Performance Improvements in dupd 1.2
Recently I’ve done a few performance improvements to dupd, motivated by one particular edge case file set I was working with a while back. That file set had very large numbers (over 100K) of files of the same size (these were log files from a production system where the content was always different but due to the structure of the files they tended to have the same size). This was a worst case scenario for dupd given the way it grouped files of the same size as potential duplicates. With the latest changes (in dupd 1.2) this scenario is dramatically faster (scan time reduced from about an hour to about five minutes – see below).
In more common scenarios these improvements don’t make a big difference but there is still some small benefit. Memory consumption is also reduced in dupd 1.2 (there is more room to reduce memory consumption that I might play with if I have time some day).

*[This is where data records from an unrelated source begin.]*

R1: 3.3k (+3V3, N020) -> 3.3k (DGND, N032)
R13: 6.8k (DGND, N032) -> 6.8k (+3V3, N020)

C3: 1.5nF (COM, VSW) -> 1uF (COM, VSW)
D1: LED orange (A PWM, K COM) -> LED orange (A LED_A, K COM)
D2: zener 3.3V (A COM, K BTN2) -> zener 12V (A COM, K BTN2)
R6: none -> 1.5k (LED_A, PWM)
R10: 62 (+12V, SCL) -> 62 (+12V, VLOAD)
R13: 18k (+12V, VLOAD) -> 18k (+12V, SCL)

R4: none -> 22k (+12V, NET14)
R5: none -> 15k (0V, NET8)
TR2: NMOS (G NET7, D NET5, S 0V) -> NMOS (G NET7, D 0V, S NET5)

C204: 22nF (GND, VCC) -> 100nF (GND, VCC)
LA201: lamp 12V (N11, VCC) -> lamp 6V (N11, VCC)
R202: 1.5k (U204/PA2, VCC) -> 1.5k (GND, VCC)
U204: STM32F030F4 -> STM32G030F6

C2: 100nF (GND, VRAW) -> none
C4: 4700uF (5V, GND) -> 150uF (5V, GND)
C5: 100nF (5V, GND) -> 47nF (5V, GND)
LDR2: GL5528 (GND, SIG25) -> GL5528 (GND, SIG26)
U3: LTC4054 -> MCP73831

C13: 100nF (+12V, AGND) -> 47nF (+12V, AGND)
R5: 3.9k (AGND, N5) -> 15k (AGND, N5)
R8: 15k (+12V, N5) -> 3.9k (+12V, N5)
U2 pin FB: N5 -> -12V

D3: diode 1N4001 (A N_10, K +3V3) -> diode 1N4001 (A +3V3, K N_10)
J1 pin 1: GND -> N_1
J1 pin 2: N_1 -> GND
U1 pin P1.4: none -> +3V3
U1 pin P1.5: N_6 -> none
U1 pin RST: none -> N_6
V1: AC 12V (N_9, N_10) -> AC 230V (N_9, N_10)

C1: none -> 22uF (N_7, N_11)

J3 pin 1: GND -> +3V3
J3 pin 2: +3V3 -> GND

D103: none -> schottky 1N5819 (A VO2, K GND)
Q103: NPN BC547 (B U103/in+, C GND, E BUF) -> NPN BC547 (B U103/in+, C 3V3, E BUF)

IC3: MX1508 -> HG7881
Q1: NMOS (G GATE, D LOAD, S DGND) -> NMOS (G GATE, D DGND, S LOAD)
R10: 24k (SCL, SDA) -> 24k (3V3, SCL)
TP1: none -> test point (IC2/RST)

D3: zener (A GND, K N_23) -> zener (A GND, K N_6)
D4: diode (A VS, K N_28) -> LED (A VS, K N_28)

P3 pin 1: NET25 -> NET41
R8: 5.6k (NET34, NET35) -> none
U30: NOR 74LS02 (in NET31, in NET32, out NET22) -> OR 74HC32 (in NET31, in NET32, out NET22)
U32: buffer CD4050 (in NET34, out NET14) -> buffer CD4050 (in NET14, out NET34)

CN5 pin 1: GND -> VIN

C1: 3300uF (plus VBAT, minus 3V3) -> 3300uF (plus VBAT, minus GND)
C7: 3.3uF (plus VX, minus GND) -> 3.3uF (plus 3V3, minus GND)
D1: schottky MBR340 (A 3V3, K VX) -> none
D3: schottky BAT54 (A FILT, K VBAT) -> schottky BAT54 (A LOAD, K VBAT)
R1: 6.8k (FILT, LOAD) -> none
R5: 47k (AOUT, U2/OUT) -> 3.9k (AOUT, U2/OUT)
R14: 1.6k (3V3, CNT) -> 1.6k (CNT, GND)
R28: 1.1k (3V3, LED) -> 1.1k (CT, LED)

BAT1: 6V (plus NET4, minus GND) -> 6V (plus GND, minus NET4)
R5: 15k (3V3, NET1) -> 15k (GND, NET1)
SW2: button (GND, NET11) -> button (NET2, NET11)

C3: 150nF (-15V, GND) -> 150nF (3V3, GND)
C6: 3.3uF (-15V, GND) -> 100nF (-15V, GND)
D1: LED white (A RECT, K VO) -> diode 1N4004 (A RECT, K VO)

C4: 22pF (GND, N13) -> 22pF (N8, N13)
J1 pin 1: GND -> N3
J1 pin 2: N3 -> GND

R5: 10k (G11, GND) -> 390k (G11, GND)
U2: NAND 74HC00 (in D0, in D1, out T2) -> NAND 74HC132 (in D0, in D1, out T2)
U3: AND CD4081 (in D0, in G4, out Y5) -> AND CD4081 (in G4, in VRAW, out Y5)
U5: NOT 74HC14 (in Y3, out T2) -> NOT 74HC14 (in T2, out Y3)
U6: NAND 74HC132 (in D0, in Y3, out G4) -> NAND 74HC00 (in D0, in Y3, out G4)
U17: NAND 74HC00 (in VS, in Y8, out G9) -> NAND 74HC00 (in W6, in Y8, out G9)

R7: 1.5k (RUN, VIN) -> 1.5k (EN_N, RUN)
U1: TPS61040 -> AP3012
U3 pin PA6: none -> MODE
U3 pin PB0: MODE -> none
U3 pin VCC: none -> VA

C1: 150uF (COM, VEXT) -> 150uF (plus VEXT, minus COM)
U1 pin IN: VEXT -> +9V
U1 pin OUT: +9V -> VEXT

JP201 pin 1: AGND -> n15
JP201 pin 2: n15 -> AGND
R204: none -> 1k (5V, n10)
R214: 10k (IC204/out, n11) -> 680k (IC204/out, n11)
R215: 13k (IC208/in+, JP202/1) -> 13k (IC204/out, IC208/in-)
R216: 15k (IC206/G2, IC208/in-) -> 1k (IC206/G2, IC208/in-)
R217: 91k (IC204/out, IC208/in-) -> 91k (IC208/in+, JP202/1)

In a nutshell, dupd 1.2 should be either no slower, slightly faster or in some edge cases dramatically faster than dupd 1.1.
The edge case: lots of files of the same size
With dupd 1.1 scan time was 59m57s which is what motivated me to improve it for that file set. Now with dupd 1.2, scan time for the same file set is only 4m57s! Mission accomplished.
The three main changes were:
- ptr2end (Reduced time from 59m57s to 26m57s) – Simply store a pointer to the end of the size list instead of walking it. Normally the size lists are tiny, on average I see well under 10 elements. But when it grew to over 100K elements this made a huge difference.
- local_memcmp (Reduced time from 26m57s to 20m36s) – Instead of using memcmp(3) always, use a local implementation when the buffers being compared are small. This made a surprising amount of difference.
- hashlist_ptr (Reduced time from 20m36s to 4m57s) – As dupd processes file sets from the sizelist to the hashlists, it was copying the paths. Now, just copy pointers. This skips a lot of unnecessary strcpy(3)ing as well as reduces memory consumption.
Normal case: smaller set of files with no odd size distributions
That said, do these changes translate to any benefit on more “normal” file sets? Nowhere near as dramatically, but it’s still faster and uses less memory so that’s all good.
These scans are from my $HOME dir on one machine, scan time reduced from 10.6s (average of 5 runs) to 8.1s, an improvement of about 23%, not bad at all.
No change: spinning rust
All the numbers above are from machines with SSDs. I also tested on a couple machines with traditional hard drives and there was zero change in performance. No graph, it’s just a straight line ;-)
With normal hard drives, the file I/O time so completely dominates run time that there is no difference from any dupd improvements.
(I suspect the edge case file set would have seen improvement even on spinning rust, but I didn’t have the chance to test that scenario.)